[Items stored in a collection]
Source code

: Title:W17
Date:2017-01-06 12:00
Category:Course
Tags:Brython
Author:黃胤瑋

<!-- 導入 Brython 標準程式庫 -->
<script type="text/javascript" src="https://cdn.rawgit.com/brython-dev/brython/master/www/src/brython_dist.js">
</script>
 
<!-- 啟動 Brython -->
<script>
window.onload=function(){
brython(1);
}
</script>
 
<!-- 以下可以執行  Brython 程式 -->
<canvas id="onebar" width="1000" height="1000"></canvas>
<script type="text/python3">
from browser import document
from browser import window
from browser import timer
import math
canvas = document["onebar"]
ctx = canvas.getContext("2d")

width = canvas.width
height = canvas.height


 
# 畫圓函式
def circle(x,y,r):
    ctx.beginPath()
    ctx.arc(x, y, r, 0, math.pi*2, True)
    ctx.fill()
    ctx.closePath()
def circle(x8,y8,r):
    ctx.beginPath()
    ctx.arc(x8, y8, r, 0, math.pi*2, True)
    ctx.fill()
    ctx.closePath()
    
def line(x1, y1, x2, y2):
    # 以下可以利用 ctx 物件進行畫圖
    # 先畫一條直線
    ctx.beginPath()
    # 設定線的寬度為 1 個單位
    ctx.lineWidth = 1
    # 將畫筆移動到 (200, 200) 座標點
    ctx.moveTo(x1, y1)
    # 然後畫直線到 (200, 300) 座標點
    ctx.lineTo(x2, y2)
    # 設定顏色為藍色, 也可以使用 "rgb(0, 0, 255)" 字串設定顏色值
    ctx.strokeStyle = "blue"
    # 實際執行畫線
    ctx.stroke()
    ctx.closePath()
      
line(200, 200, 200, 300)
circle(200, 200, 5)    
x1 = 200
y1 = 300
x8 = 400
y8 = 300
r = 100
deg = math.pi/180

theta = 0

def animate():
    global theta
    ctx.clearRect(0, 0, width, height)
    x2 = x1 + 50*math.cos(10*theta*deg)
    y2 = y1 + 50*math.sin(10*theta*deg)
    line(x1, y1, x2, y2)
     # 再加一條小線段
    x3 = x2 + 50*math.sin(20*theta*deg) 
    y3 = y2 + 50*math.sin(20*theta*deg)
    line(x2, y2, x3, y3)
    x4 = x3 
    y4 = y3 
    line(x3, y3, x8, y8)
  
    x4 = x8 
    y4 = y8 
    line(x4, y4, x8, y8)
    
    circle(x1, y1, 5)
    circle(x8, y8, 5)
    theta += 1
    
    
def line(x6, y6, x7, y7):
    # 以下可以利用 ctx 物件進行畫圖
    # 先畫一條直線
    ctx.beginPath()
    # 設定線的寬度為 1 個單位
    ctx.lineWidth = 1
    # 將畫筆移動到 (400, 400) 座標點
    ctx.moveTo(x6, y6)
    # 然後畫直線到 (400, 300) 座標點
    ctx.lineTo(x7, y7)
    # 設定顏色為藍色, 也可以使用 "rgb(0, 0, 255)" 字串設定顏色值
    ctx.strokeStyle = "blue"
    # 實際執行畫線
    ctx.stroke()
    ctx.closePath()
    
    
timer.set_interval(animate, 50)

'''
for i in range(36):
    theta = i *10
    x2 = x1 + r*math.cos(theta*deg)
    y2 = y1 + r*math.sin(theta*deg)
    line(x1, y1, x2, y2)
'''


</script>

• About this task: Reproduce the entire listing above verbatim.

• Problem solution:
Source code

: Title:W17
Date:2017-01-06 12:00
Category:Course
Tags:Brython
Author:黃胤瑋

<!-- 導入 Brython 標準程式庫 -->
<script type="text/javascript" src="https://cdn.rawgit.com/brython-dev/brython/master/www/src/brython_dist.js">
</script>
 
<!-- 啟動 Brython -->
<script>
window.onload=function(){
brython(1);
}
</script>
 
<!-- 以下可以執行  Brython 程式 -->
<canvas id="onebar" width="1000" height="1000"></canvas>
<script type="text/python3">
from browser import document
from browser import window
from browser import timer
import math
canvas = document["onebar"]
ctx = canvas.getContext("2d")

width = canvas.width
height = canvas.height


 
# 畫圓函式
def circle(x,y,r):
    ctx.beginPath()
    ctx.arc(x, y, r, 0, math.pi*2, True)
    ctx.fill()
    ctx.closePath()
def circle(x8,y8,r):
    ctx.beginPath()
    ctx.arc(x8, y8, r, 0, math.pi*2, True)
    ctx.fill()
    ctx.closePath()
    
def line(x1, y1, x2, y2):
    # 以下可以利用 ctx 物件進行畫圖
    # 先畫一條直線
    ctx.beginPath()
    # 設定線的寬度為 1 個單位
    ctx.lineWidth = 1
    # 將畫筆移動到 (200, 200) 座標點
    ctx.moveTo(x1, y1)
    # 然後畫直線到 (200, 300) 座標點
    ctx.lineTo(x2, y2)
    # 設定顏色為藍色, 也可以使用 "rgb(0, 0, 255)" 字串設定顏色值
    ctx.strokeStyle = "blue"
    # 實際執行畫線
    ctx.stroke()
    ctx.closePath()
      
line(200, 200, 200, 300)
circle(200, 200, 5)    
x1 = 200
y1 = 300
x8 = 400
y8 = 300
r = 100
deg = math.pi/180

theta = 0

def animate():
    global theta
    ctx.clearRect(0, 0, width, height)
    x2 = x1 + 50*math.cos(10*theta*deg)
    y2 = y1 + 50*math.sin(10*theta*deg)
    line(x1, y1, x2, y2)
     # 再加一條小線段
    x3 = x2 + 50*math.sin(20*theta*deg) 
    y3 = y2 + 50*math.sin(20*theta*deg)
    line(x2, y2, x3, y3)
    x4 = x3 
    y4 = y3 
    line(x3, y3, x8, y8)
  
    x4 = x8 
    y4 = y8 
    line(x4, y4, x8, y8)
    
    circle(x1, y1, 5)
    circle(x8, y8, 5)
    theta += 1
    
    
def line(x6, y6, x7, y7):
    # 以下可以利用 ctx 物件進行畫圖
    # 先畫一條直線
    ctx.beginPath()
    # 設定線的寬度為 1 個單位
    ctx.lineWidth = 1
    # 將畫筆移動到 (400, 400) 座標點
    ctx.moveTo(x6, y6)
    # 然後畫直線到 (400, 300) 座標點
    ctx.lineTo(x7, y7)
    # 設定顏色為藍色, 也可以使用 "rgb(0, 0, 255)" 字串設定顏色值
    ctx.strokeStyle = "blue"
    # 實際執行畫線
    ctx.stroke()
    ctx.closePath()
    
    
timer.set_interval(animate, 50)

'''
for i in range(36):
    theta = i *10
    x2 = x1 + r*math.cos(theta*deg)
    y2 = y1 + r*math.sin(theta*deg)
    line(x1, y1, x2, y2)
'''


</script>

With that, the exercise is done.